Hoy, en el primer aniversario de su muerte, podré cumplir su última voluntad.  No será fácil dejarlo ir, pero al fin y al cabo que él ya no está en materia, no está en restos mortales.  Esté donde esté, su energía me acompaña.  Aunque no lo tenga para abrazarle, siempre lo tengo conmigo, solo basta con pensar en él y todos los momentos que pasamos juntos. 

Termino este escrito con una cita que él, mi querido papá, escribió en su blog hace 10 años.  Reproduzco textualmente lo que escribió, que me consta que representa lo que sentía. 

Todos sabemos que la muerte es inevitable en cualquier momento, como expresó el poeta británico del romanticismo John Keats (1795-1821) cuando sintió que estaba cerca la sombra de su muerte y escribió sus poemas más importantes y dijo que “la vida es un día”. En lo que coincide mi querido amigo Maynor Palacios Guerra que dice que la vida es un rato.  Keats murió de tuberculosis  como su madre, a la temprana edad de 27 años y está enterrado en un cementerio protestante en Roma, en cuya lápida dice a petición suya: “Aquí yace alguien cuyo nombre fue escrito en el agua”.

El gran poeta mexicano Juan de Dios Peza (1852-1910) escribió constantemente acerca de la muerte, y en una de las estrofas de su poema titulado “Post Umbra” dijo lo siguiente: “Pronto voy a morir; esa es mi suerte; //¿quién se opone a las leyes del destino?”

En efecto, nadie escapa de la muerte.
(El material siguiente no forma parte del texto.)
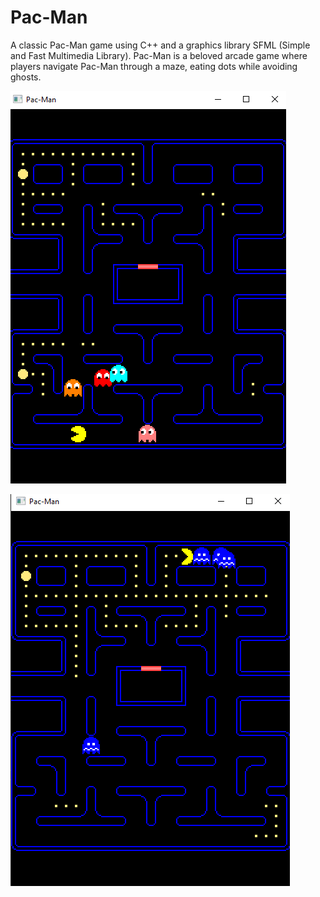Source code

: # Pac-Man
A classic Pac-Man game using C++ and a graphics library SFML (Simple and Fast Multimedia Library). Pac-Man is a beloved arcade game where players navigate Pac-Man through a maze, eating dots while avoiding ghosts.

![Pac-Man](pacman_src.png)


![Pac-Man](ghostFrighten_src.png)
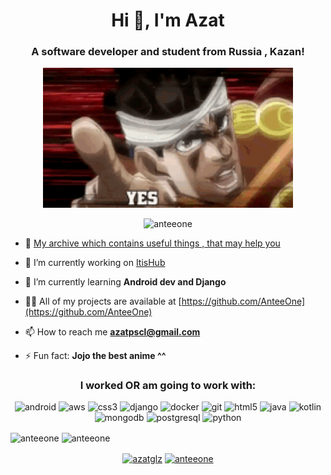 <h1 align="center">Hi 👋, I'm Azat</h1>
<h3 align="center">A software developer and student from Russia , Kazan!</h3>
<p align="middle"> <img src="https://github.com/AnteeOne/AnteeOne/blob/master/assets/tenor.gif" alt="anteeone" width="400"/> </p>
<p align="middle"> <img src="https://komarev.com/ghpvc/?username=anteeone" alt="anteeone" /> </p>

- 🐙 [My archive which contains useful things , that may help you](https://github.com/AnteeOne/Archive)

- 🔭 I’m currently working on [ItisHub](https://github.com/ITISHub/itishub-backend)

- 🌱 I’m currently learning **Android dev and Django**

- 👨‍💻 All of my projects are available at [https://github.com/AnteeOne](https://github.com/AnteeOne)

- 📫 How to reach me **azatpscl@gmail.com**

- ⚡ Fun fact: **Jojo the best anime ^^**
<h3 align="center">I worked OR am going to work with:</h3>
<p align="center"><img src="https://devicons.github.io/devicon/devicon.git/icons/android/android-original-wordmark.svg" alt="android" width="40" height="40"/> <img src="https://devicons.github.io/devicon/devicon.git/icons/amazonwebservices/amazonwebservices-original-wordmark.svg" alt="aws" width="40" height="40"/> <img src="https://devicons.github.io/devicon/devicon.git/icons/css3/css3-original-wordmark.svg" alt="css3" width="40" height="40"/> <img src="https://devicons.github.io/devicon/devicon.git/icons/django/django-original.svg" alt="django" width="40" height="40"/> <img src="https://devicons.github.io/devicon/devicon.git/icons/docker/docker-original-wordmark.svg" alt="docker" width="40" height="40"/> <img src="https://www.vectorlogo.zone/logos/git-scm/git-scm-icon.svg" alt="git" width="40" height="40"/> <img src="https://devicons.github.io/devicon/devicon.git/icons/html5/html5-original-wordmark.svg" alt="html5" width="40" height="40"/> <img src="https://devicons.github.io/devicon/devicon.git/icons/java/java-original-wordmark.svg" alt="java" width="40" height="40"/> <img src="https://www.vectorlogo.zone/logos/kotlinlang/kotlinlang-icon.svg" alt="kotlin" width="40" height="40"/> <img src="https://devicons.github.io/devicon/devicon.git/icons/mongodb/mongodb-original-wordmark.svg" alt="mongodb" width="40" height="40"/> <img src="https://devicons.github.io/devicon/devicon.git/icons/postgresql/postgresql-original-wordmark.svg" alt="postgresql" width="40" height="40"/> <img src="https://devicons.github.io/devicon/devicon.git/icons/python/python-original.svg" alt="python" width="40" height="40"/></p>
<img align="center" src="https://github-readme-stats.vercel.app/api/top-langs/?username=anteeone&layout=compact&hide=html" alt="anteeone" />
<img align="center" src="https://github-readme-stats.vercel.app/api?username=anteeone&show_icons=true" alt="anteeone" />

<p align="center">
<a href="https://instagram.com/azatglz" target="blank"><img align="center" src="https://cdn.jsdelivr.net/npm/simple-icons@3.0.1/icons/instagram.svg" alt="azatglz" height="30" width="30" /></a>
<a href="https://www.youtube.com/c/anteeone" target="blank"><img align="center" src="https://cdn.jsdelivr.net/npm/simple-icons@3.0.1/icons/youtube.svg" alt="anteeone" height="30" width="30" /></a>
</p>
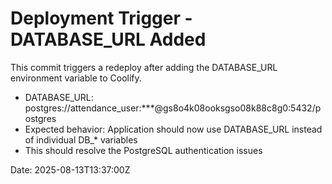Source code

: # Deployment Trigger - DATABASE_URL Added

This commit triggers a redeploy after adding the DATABASE_URL environment variable to Coolify.

- DATABASE_URL: postgres://attendance_user:***@gs8o4k08ooksgso08k88c8g0:5432/postgres
- Expected behavior: Application should now use DATABASE_URL instead of individual DB_* variables
- This should resolve the PostgreSQL authentication issues

Date: 2025-08-13T13:37:00Z

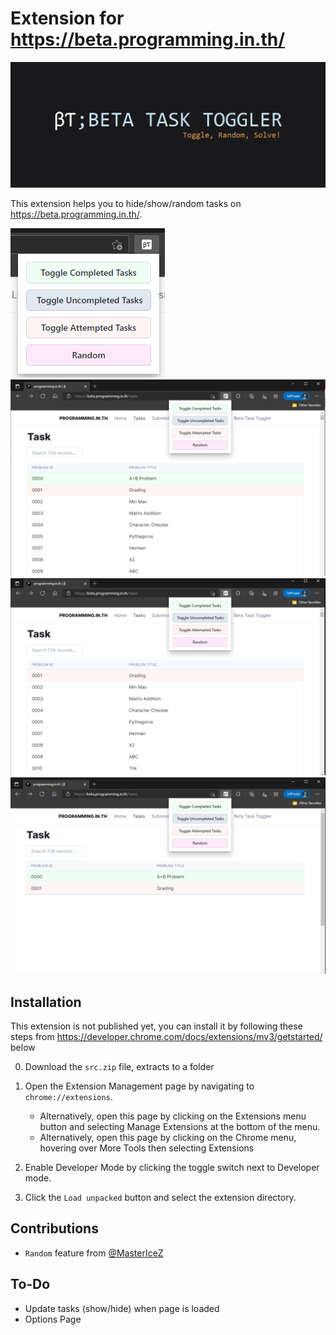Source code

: # Extension for https://beta.programming.in.th/

![](./previews/Marquee_promo_tile.jpg)

This extension helps you to hide/show/random tasks on https://beta.programming.in.th/.

![](./previews/preview.png)
![](./previews/screenshot_1.jpg)
![](./previews/screenshot_2.jpg)
![](./previews/screenshot_3.jpg)

## Installation

This extension is not published yet, you can install it by following these steps from https://developer.chrome.com/docs/extensions/mv3/getstarted/ below

0. Download the `src.zip` file, extracts to a folder

1. Open the Extension Management page by navigating to `chrome://extensions`.
   - Alternatively, open this page by clicking on the Extensions menu button and selecting Manage Extensions at the bottom of the menu.
   - Alternatively, open this page by clicking on the Chrome menu, hovering over More Tools then selecting Extensions
2. Enable Developer Mode by clicking the toggle switch next to Developer mode.
3. Click the `Load unpacked` button and select the extension directory.

## Contributions

- `Random` feature from [@MasterIceZ](https://github.com/MasterIceZ)

## To-Do

- Update tasks (show/hide) when page is loaded
- Options Page
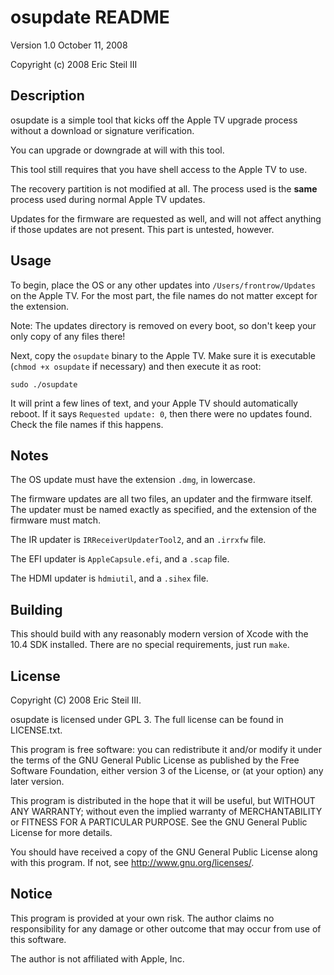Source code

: # osupdate README
Version 1.0 
October 11, 2008

Copyright (c) 2008 Eric Steil III

## Description

osupdate is a simple tool that kicks off the Apple TV upgrade process without
a download or signature verification.

You can upgrade or downgrade at will with this tool.

This tool still requires that you have shell access to the Apple TV to use.

The recovery partition is not modified at all.  The process used is the **same**
process used during normal Apple TV updates.

Updates for the firmware are requested as well, and will not affect anything
if those updates are not present.  This part is untested, however.

## Usage

To begin, place the OS or any other updates into `/Users/frontrow/Updates` on
the Apple TV.  For the most part, the file names do not matter except for the
extension.

Note: The updates directory is removed on every boot, so don't keep your only
copy of any files there!

Next, copy the `osupdate` binary to the Apple TV.  Make sure it is executable
(`chmod +x osupdate` if necessary) and then execute it as root:

`sudo ./osupdate`

It will print a few lines of text, and your Apple TV should automatically
reboot.  If it says `Requested update: 0`, then there were no updates found.
Check the file names if this happens.

## Notes

The OS update must have the extension `.dmg`, in lowercase.

The firmware updates are all two files, an updater and the firmware itself.
The updater must be named exactly as specified, and the extension of the
firmware must match.

The IR updater is `IRReceiverUpdaterTool2`, and an `.irrxfw` file.

The EFI updater is `AppleCapsule.efi`, and a `.scap` file.

The HDMI updater is `hdmiutil`, and a `.sihex` file.

## Building

This should build with any reasonably modern version of Xcode with the 10.4
SDK installed.  There are no special requirements, just run `make`.

## License

Copyright (C) 2008 Eric Steil III.

osupdate is licensed under GPL 3.  The full license can be found in LICENSE.txt.
 
  This program is free software: you can redistribute it and/or modify
  it under the terms of the GNU General Public License as published by
  the Free Software Foundation, either version 3 of the License, or
  (at your option) any later version.

  This program is distributed in the hope that it will be useful,
  but WITHOUT ANY WARRANTY; without even the implied warranty of
  MERCHANTABILITY or FITNESS FOR A PARTICULAR PURPOSE.  See the
  GNU General Public License for more details.

  You should have received a copy of the GNU General Public License
  along with this program.  If not, see <http://www.gnu.org/licenses/>.

## Notice

This program is provided at your own risk.  The author claims no responsibility
for any damage or other outcome that may occur from use of this software.

The author is not affiliated with Apple, Inc.
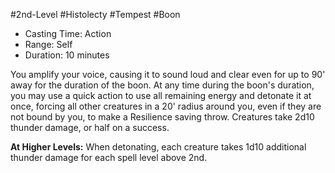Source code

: #2nd-Level #Histolecty #Tempest #Boon
 
- Casting Time: Action
- Range: Self
- Duration: 10 minutes  

You amplify your voice, causing it to sound loud and clear even for up to 90' away for the duration of the boon. At any time during the boon's duration, you may use a quick action to use all remaining energy and detonate it at once, forcing all other creatures in a 20' radius around you, even if they are not bound by you, to make a Resilience saving throw. Creatures take 2d10 thunder damage, or half on a success.
 
**At Higher Levels:** When detonating, each creature takes 1d10 additional thunder damage for each spell level above 2nd.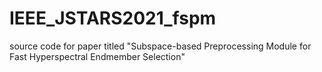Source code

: # IEEE_JSTARS2021_fspm
source code for paper titled "Subspace-based Preprocessing Module for Fast Hyperspectral Endmember Selection"
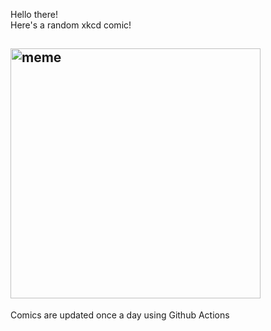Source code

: Hello there! <br>Here's a random xkcd comic!<br>
## <img src="https://imgs.xkcd.com/comics/still_raw.png" alt="meme" width="400"/><br>
Comics are updated once a day using Github Actions
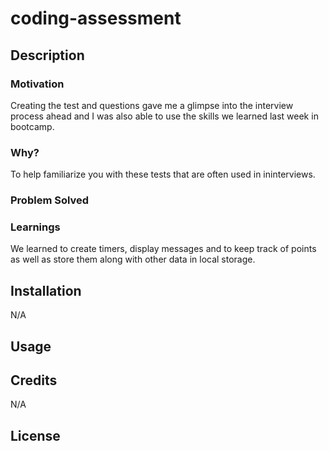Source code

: # coding-assessment


## Description

### Motivation

Creating the test and questions gave me a glimpse into the interview process ahead and I was also able to use the skills we learned last week in bootcamp.

### Why?

To help familiarize you with these tests that are often used in ininterviews. 

### Problem Solved



### Learnings

We learned to create timers, display messages and to keep track of points as well as store them along with other data in local storage.

## Installation

N/A

## Usage
 

## Credits

N/A

## License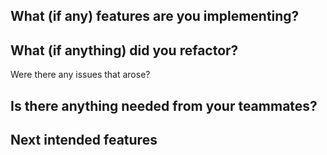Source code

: What (if any) features are you implementing?
  -
  
What (if anything) did you refactor?
  -
  
Were there any issues that arose?


Is there anything needed from your teammates?
  -
  
Next intended features
  -
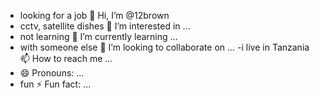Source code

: - looking for a job 👋 Hi, I’m @12brown
- cctv, satellite dishes 👀 I’m interested in ...
- not learning 🌱 I’m currently learning ...
- with someone else 💞️ I’m looking to collaborate on ...
-i live in Tanzania 📫 How to reach me ...
- 😄 Pronouns: ...
- fun ⚡ Fun fact: ...

<!---
12brown/12brown is a ✨ special ✨ repository because its `README.md` (this file) appears on your GitHub profile.
You can click the Preview link to take a look at your changes.
--->
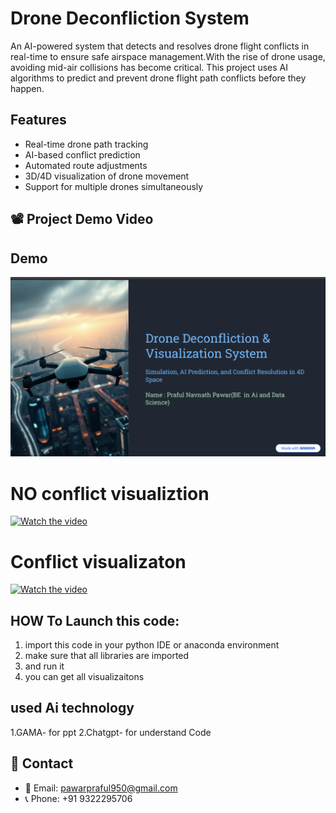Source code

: # Drone Deconfliction System
An AI-powered system that detects and resolves drone flight conflicts in real-time to ensure safe airspace management.With the rise of drone usage, avoiding mid-air collisions has become critical. This project uses AI algorithms to predict and prevent drone flight path conflicts before they happen.


## Features
- Real-time drone path tracking
- AI-based conflict prediction
- Automated route adjustments
- 3D/4D visualization of drone movement
- Support for multiple drones simultaneously


## 📽️ Project Demo Video


## Demo

[![Drone Deconfliction System Demo](https://github.com/PRAFULPAWAR8888/FlyteBase_UAV-Strategic-Deconfliction-in-Shared-Airspace/blob/e2d3cd9d934608322068bc93cf6e62acac4016a9/Demo.png)](https://www.loom.com/share/3b2f8113340e4b8aa9894c4ab6cfd2a4)


# NO conflict visualiztion

[![Watch the video](https://img.youtube.com/vi/zrbjQiXEZLc/maxresdefault.jpg)](https://youtu.be/zrbjQiXEZLc)


#  Conflict visualizaton
[![Watch the video](https://img.youtube.com/vi/vomIRWt0Uso/maxresdefault.jpg)](https://youtu.be/vomIRWt0Uso)





## HOW To Launch this code:
1. import this code in your python IDE or anaconda environment
2. make sure that all libraries are imported
3. and run it
4. you can get all visualizaitons
    

## used Ai technology
1.GAMA- for ppt
2.Chatgpt- for understand Code



## 📧 Contact

- 📩 Email: [pawarpraful950@gmail.com](mailto:pawarpraful950@gmail.com)  
- 📞 Phone: +91 9322295706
Creo que, si hubiese en el mercado alguna pastilla para evitar la muerte, muchos millonarios la habrían comprado, aunque, como ocurre siempre, los pobres no la podríamos comprar. Además, no estoy seguro de que habría muchas personas que quisieran comprarla porque llega un momento en el que uno tiene que darse por satisfecho y desea descansar o experimentar lo que sea que viene después de la vida, porque si ésta ha sido una formidable aventura, la muerte tendrá que ser una etapa aún mejor, puesto que dicen que es el premio o el castigo por la vida.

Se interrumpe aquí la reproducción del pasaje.